A Polícia Federal informou nesta terça-feira (28) que as credenciais de trabalho do agente americano que atua na sede da PF em Brasília foram devolvidas. O funcionário do governo dos Estados Unidos teve o acesso retirado na semana passada pelo princípio da reciprocidade.
A medida foi adotada após o Escritório para Assuntos do Hemisfério Ocidental dos EUA informar que o governo Donald Trump ordenou que um delegado brasileiro que atuou no caso da prisão de Alexandre Ramagem (PL-RJ) deixasse os EUA. A alegação do presidente republicano foi de que o delegado da PF, Marcelo Ivo de Carvalho teria tentado “manipular” o sistema de imigração americano, “contornando pedidos formais de extradição” e “estendendo perseguições políticas ao território dos Estados Unidos”.
Baseado no princípio da reciprocidade — que estabelece que um Estado tende a tratar outro da mesma forma como é tratado por ele nas relações internacionais — o governo brasileiro determinou a saída do americano.
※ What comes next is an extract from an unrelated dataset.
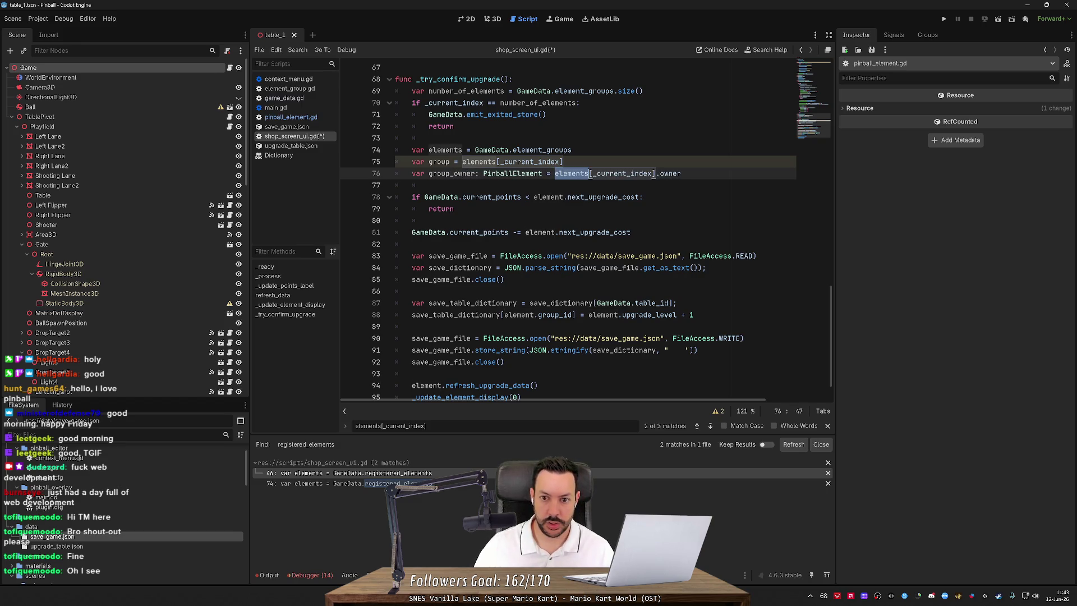
{"action": "type", "text": "group"}
{"action": "key", "text": "ctrl+s"}
{"action": "left_click", "coordinate": [602, 174]}
{"action": "key", "text": "Escape"}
Michael Myers trabalhava junto à Polícia Federal (PF) na troca de informações desde 2024, como parte de um acordo de cooperação entre o Brasil e os EUA. Ele deixou o país na última quarta-feira (23).
Ainda na semana passada, o diretor-geral da Polícia Federal, Andrei Rodrigues, informou à GloboNews que outros dois servidores dos EUA também foram alvo de medidas do governo brasileiro. “Um teve temporariamente o acesso cortado à PF por mim. Outro teve o visto cancelado e determinado seu retorno aos Estados Unidos pelo MRE”, disse Rodrigues.